The Way to Test The Waters Before Diving Into Blockchain

The Way to Test The Waters Before Diving Into Blockchain

Is your company ready for blockchain or distributed ledger technology? There's certainly no lack of enthusiasm. A recent survey of 200 industry leaders by SAP discovers while 92 percent view blockchain as an opportunity, just three percent actually possess blockchain in production. The two most promising software seen for blockchain include supply chain control and legal/regulatory oversight.

According to the comparatively slow pace of adoption from all of the hype and hope, executives will need to believe carefully about why, where and how they're adopting blockchain in their daily business enterprise.

In a new report by the World Economic Forum, this questions can be answered. The writers of this report, '' Cathy Mulligan, JP Rangaswami, Sheila Warren, along with Jennifer Zhu Scott outline queries executives will need to inquire before they proceed with blockchain. As they see, despite strong interest in adopting blockchain, company leaders have "significant concerns and confusion regarding whether blockchain would address their business requirements and had serious concerns regarding safety, immutability and should use a public or private blockchain." There's a demand for practical and objective guidance in cutting through the hype and differentiating where blockchain could add true value to your own companies to cut through the confusion, they add.

Before diving into the blockchain, ask these questions of your own enterprise:

Are you trying to remove intermediaries or brokers?

"It is very important to understand the company context - Does the company problem require the removal of an intermediary? For example, would it be more economical to cooperate directly with suppliers or competitors rather than utilize a clearinghouse? A good instance of that is that the banking industry using a solution like CORDA to handle remittances between themselves; this allows them to provide services faster, securely and much more cheaply compared with existing technologies. They do this by assessing how business processes are sent in their industry."

Are you currently working with electronic resources (versus physical resources)?

Blockchain needs to work with "'digitally native' resources, meaning resources which could be represented in a digital format. If an asset has a physical representation which can change shape, then it isn't easy to effectively manage this advantage on a blockchain."

Could a permanent document be made for the digital asset in question?

"A blockchain needs to be the origin of confidence. Whether there are a number of sources of trust concerning the state of an item, then the thing cannot be effectively stored over the blockchain. In those instances in which a permanent record can be made, it's necessary that all parties that have accountability for the state of the digital advantage in question agree with the way that nation will be handled/managed in the new business process prior to any development happening."

Is a permanent record desired?

"In a scenario where the should delete data is vital, subsequently blockchain or DLT isn't an appropriate solution. It would not make sense to store an ordinary grocery list on a blockchain."

Can you require high performance, millisecond trades?

If a company process "requires millisecond operation on trades, blockchains are unable to handle this efficiently yet and it's a good idea to utilize present technology or wait till blockchains can manage such transaction speeds. As of April 2018, numerous kinds of dispersed ledger technology carry involving two- and 10-minute processing time."

Do you intend to save considerable quantities of non-transactional data?

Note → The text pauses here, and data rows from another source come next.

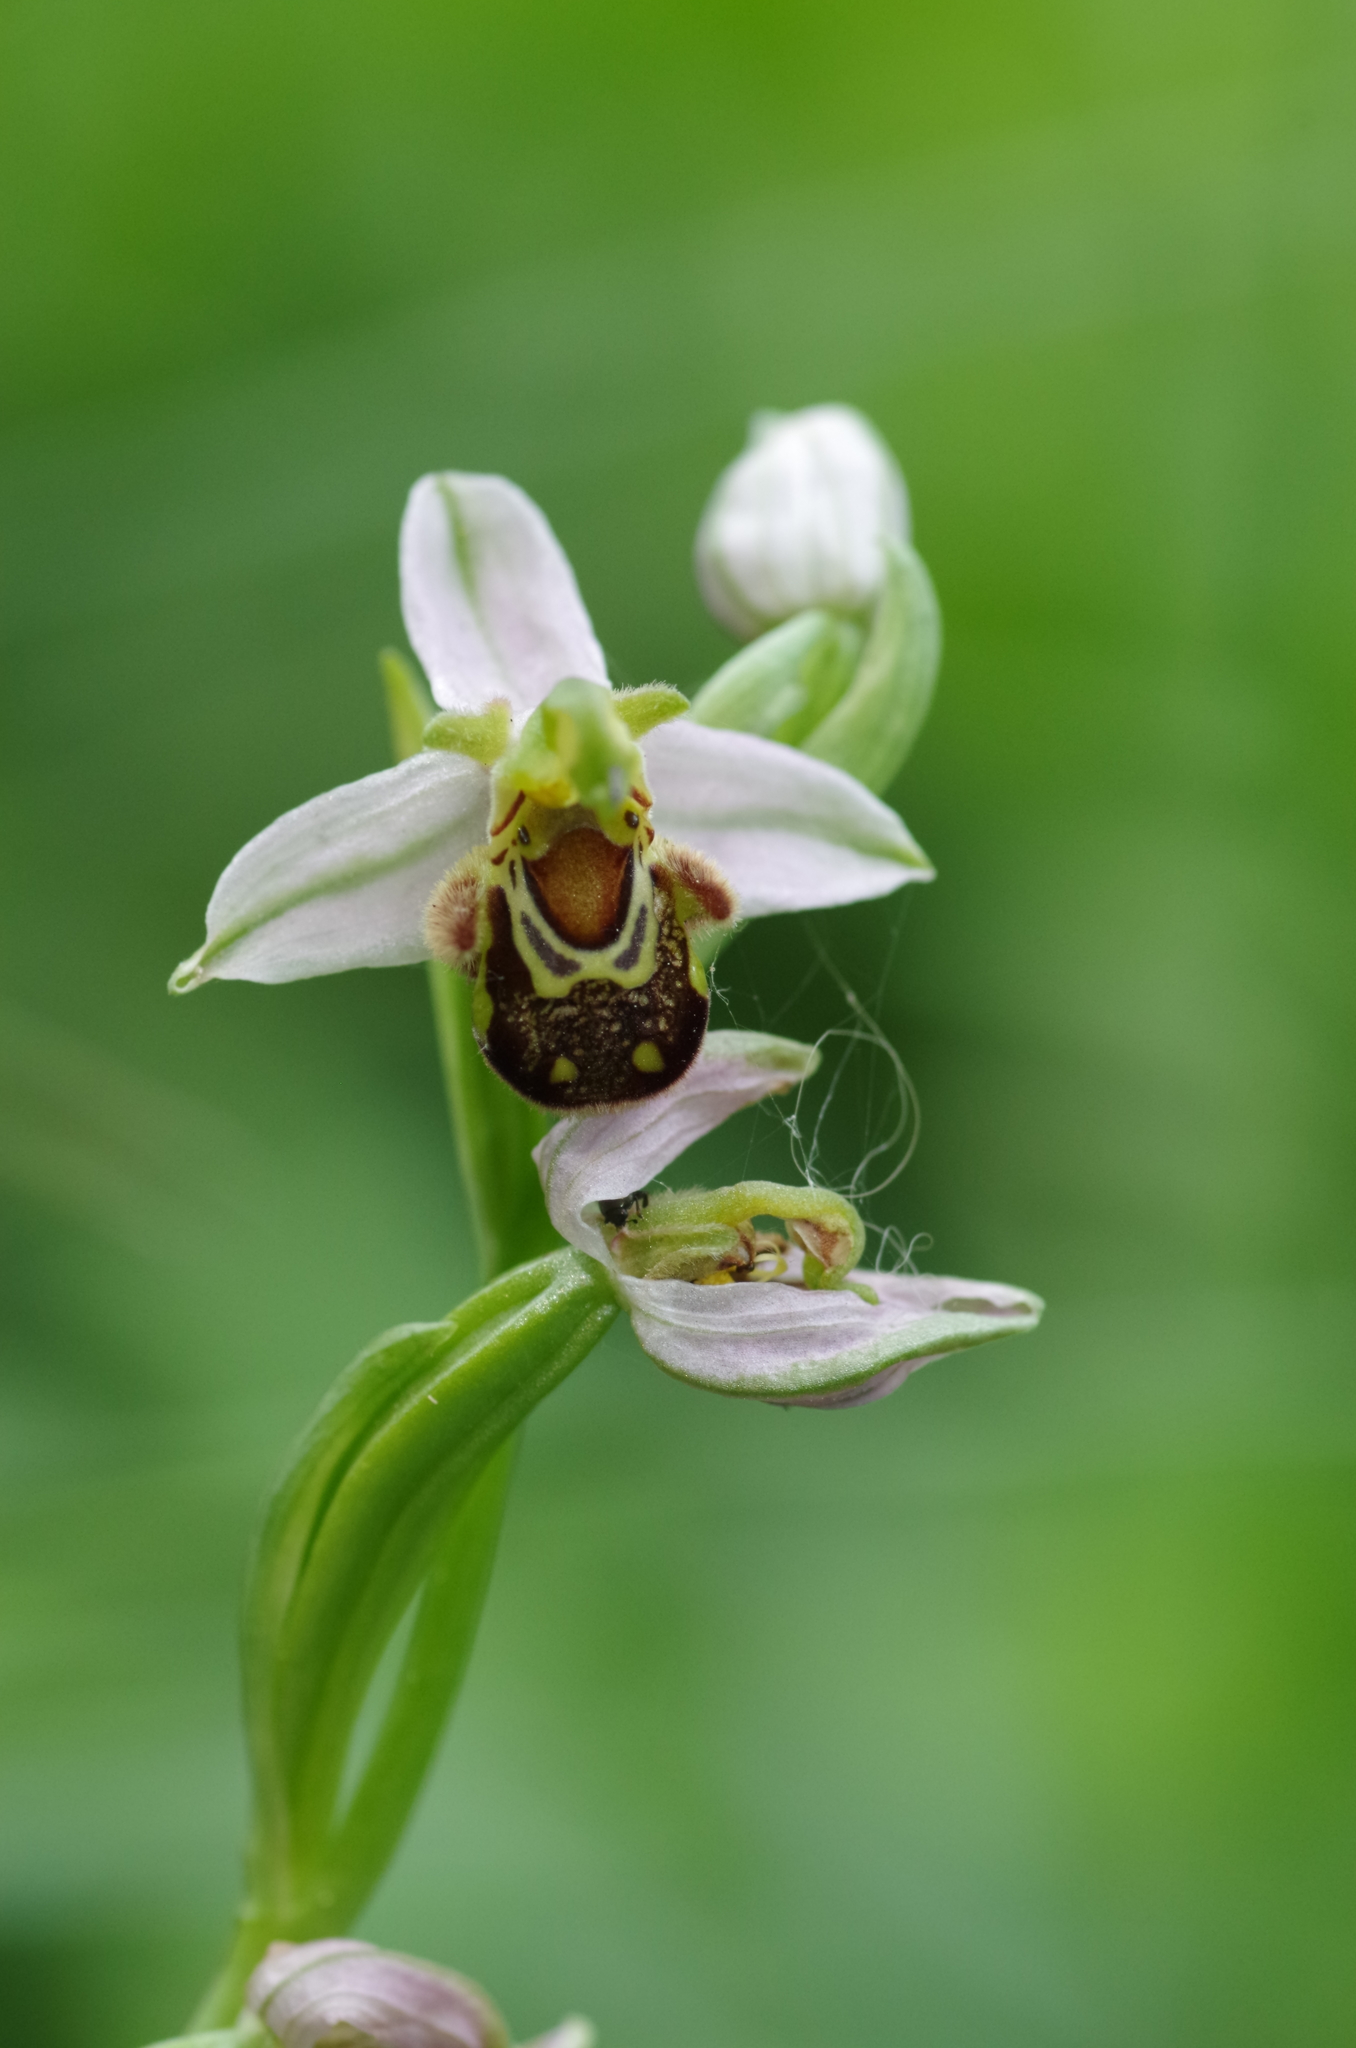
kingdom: Plantae
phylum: Tracheophyta
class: Liliopsida
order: Asparagales
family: Orchidaceae
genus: Ophrys
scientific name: Ophrys apifera
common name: Bee orchid
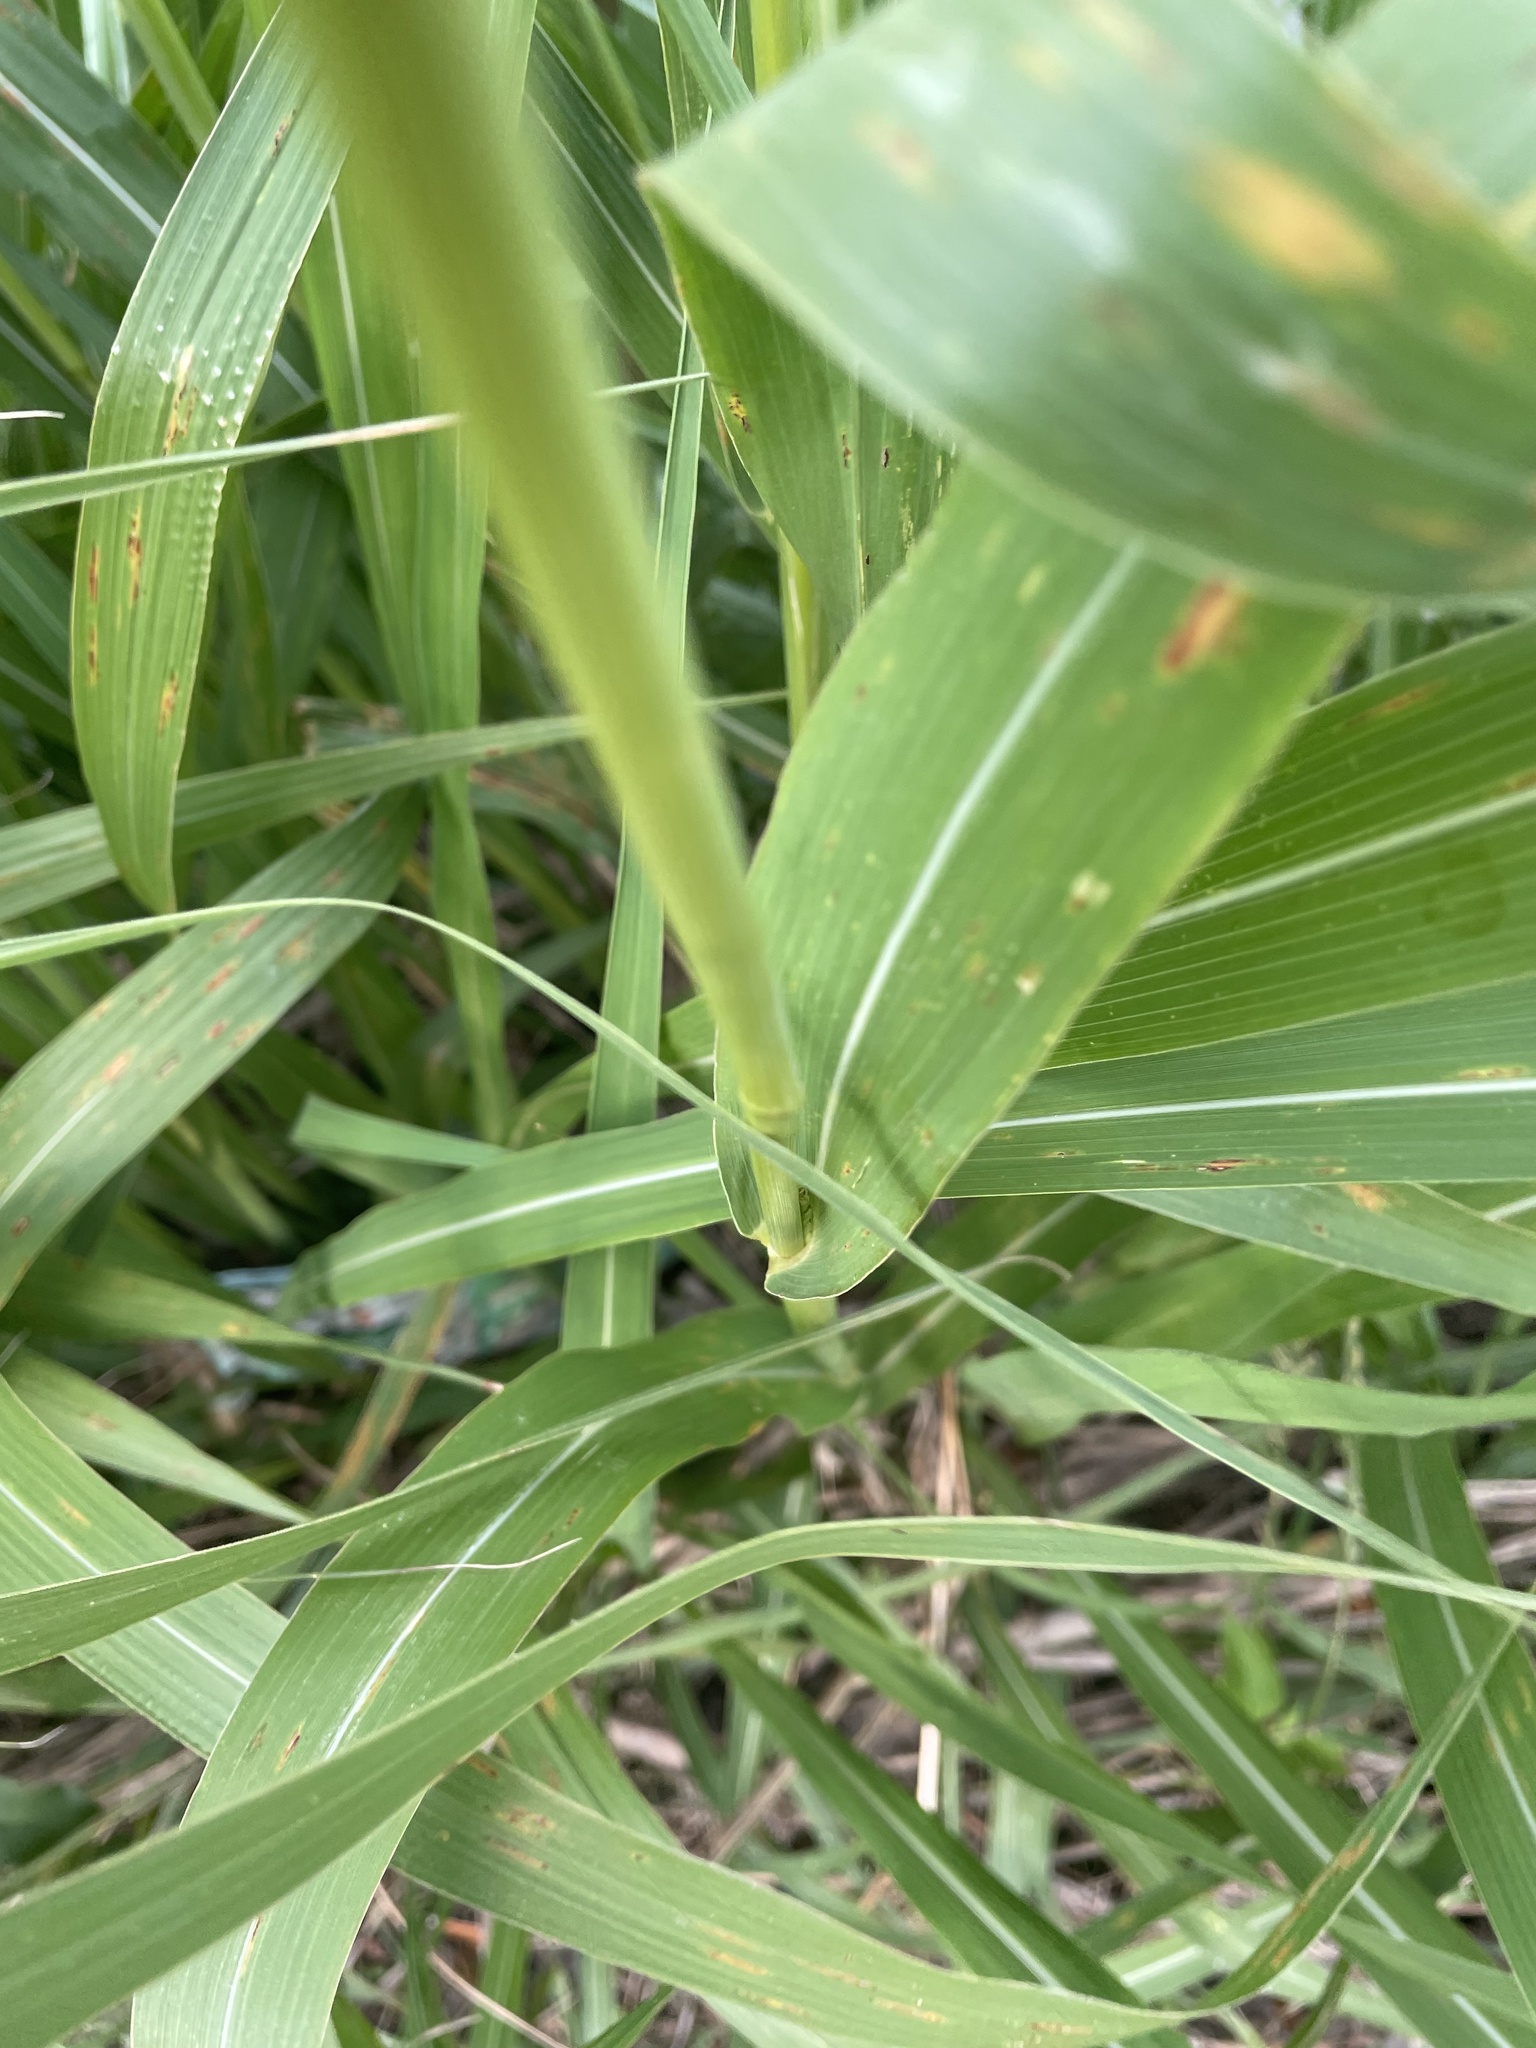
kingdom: Plantae
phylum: Tracheophyta
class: Liliopsida
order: Poales
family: Poaceae
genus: Tripsacum
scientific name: Tripsacum dactyloides
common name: Buffalo-grass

"It isn't currently a good idea to store non-transactional information on a blockchain. If this is required for a specific use case, it is not advisable to use a blockchain. If, however, the confidence in question is connected to transaction records (instead of the underlying data itself), then a blockchain could be applicable. In all instances, any confidential information or any data which could be in conflict with local and global data-protection regulations, such as GDPR, should not be saved to the blockchain."

Do you will need to rely upon a reliable party?

A trustworthy party may be crucial for liability or compliance reasons, the report states. "If an industry has specific requirements on using intermediaries or trusted partners, then it may be complex to deploy blockchain, even if other advantages of its use are easily apparent. In use cases where law plays a big part, it can be essential to include regulators at the project and deliver means where the authorities can ensure compliance with laws, including antitrust and environmental regulation."

Are you handling contractual relationships or value exchange?

"For blockchain to assist in cutting costs and providing real business value, it is important that a blockchain looks at handling transactions around digital assets - if a company problem isn't actually about managing contractual relationships and value exchange, then there's minimal demand for a blockchain - a different technology could probably address that problem more effectively."

Do contributors know and trust each other?

"In case the actors/entities already understand one another and trust one another, there's most likely no need for blockchain. If they don't understand or trust one another and/or have misaligned interests, then there may be a great reason to utilize blockchain."

Do you will need to have the ability to command performance?

"When the ability to change the functionality to a blockchain (e.g., node supply, permissions, participation rules, etc.) without having a comprehensive debate across the huge open discussion forums such as blockchain is desired, then you need to choose a personal, permissioned blockchain."